[Recorded data]
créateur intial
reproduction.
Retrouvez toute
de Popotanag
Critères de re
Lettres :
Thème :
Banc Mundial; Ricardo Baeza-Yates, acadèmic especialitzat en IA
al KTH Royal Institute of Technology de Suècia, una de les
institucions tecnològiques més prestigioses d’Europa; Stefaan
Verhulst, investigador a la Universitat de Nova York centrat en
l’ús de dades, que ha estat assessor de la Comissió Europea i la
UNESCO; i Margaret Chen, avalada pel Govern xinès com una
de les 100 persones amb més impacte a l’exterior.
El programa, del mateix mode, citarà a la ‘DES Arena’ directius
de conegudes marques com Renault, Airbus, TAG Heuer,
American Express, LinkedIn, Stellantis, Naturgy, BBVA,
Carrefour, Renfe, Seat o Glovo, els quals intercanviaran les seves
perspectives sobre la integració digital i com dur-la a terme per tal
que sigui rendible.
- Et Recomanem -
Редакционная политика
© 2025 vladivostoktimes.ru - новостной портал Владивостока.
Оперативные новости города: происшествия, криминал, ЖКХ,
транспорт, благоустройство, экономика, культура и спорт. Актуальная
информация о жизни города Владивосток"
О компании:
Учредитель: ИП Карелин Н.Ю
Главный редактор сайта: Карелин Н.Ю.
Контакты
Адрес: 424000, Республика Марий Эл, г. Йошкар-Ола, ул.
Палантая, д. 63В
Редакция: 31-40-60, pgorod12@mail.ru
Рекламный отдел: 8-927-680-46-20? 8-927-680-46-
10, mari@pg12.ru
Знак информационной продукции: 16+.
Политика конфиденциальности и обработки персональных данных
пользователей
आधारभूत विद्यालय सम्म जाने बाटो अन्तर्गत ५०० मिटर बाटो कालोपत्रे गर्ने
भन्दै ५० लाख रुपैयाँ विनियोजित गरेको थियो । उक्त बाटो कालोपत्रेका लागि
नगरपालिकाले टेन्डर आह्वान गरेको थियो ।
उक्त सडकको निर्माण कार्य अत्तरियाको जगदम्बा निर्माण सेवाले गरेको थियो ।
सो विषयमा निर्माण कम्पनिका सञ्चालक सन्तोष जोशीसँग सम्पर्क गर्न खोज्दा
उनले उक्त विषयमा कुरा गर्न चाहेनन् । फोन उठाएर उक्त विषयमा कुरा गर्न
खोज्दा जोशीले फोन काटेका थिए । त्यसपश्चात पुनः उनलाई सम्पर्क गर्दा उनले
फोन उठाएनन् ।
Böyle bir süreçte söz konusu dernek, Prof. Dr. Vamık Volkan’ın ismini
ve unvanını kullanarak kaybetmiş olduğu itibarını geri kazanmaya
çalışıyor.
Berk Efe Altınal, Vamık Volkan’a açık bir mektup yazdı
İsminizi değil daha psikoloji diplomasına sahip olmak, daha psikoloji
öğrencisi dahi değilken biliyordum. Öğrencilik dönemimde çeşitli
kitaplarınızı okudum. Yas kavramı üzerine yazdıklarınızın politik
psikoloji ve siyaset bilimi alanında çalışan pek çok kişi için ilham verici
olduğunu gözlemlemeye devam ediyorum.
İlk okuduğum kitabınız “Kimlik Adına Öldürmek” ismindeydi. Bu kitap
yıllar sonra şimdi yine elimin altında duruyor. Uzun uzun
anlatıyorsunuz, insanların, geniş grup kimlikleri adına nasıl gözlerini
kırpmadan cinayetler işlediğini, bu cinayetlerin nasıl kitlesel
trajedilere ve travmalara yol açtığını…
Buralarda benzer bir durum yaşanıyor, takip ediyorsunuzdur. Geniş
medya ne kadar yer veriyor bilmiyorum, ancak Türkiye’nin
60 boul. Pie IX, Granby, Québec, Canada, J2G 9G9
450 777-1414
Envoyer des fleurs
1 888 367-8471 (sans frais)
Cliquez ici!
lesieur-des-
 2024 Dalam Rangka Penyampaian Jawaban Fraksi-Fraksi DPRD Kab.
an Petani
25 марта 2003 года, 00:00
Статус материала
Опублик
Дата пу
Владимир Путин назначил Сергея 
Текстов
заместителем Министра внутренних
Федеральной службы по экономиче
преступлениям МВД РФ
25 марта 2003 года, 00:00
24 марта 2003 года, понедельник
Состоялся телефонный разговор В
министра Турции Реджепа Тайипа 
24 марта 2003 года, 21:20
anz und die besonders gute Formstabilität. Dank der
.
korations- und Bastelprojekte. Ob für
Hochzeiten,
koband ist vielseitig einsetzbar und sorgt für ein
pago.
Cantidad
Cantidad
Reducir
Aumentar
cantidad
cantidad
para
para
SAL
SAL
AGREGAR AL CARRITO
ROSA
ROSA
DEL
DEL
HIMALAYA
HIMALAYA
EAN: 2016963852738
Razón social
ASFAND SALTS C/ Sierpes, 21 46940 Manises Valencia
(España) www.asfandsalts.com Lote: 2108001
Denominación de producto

_Exercise brief_
Copy out, word for word, the lines of the material above, from the very first line through the line that contains "de les 100 persones".

_Finished exercise_
créateur intial
reproduction.
Retrouvez toute
de Popotanag
Critères de re
Lettres :
Thème :
Banc Mundial; Ricardo Baeza-Yates, acadèmic especialitzat en IA
al KTH Royal Institute of Technology de Suècia, una de les
institucions tecnològiques més prestigioses d’Europa; Stefaan
Verhulst, investigador a la Universitat de Nova York centrat en
l’ús de dades, que ha estat assessor de la Comissió Europea i la
UNESCO; i Margaret Chen, avalada pel Govern xinès com una
de les 100 persones amb més impacte a l’exterior.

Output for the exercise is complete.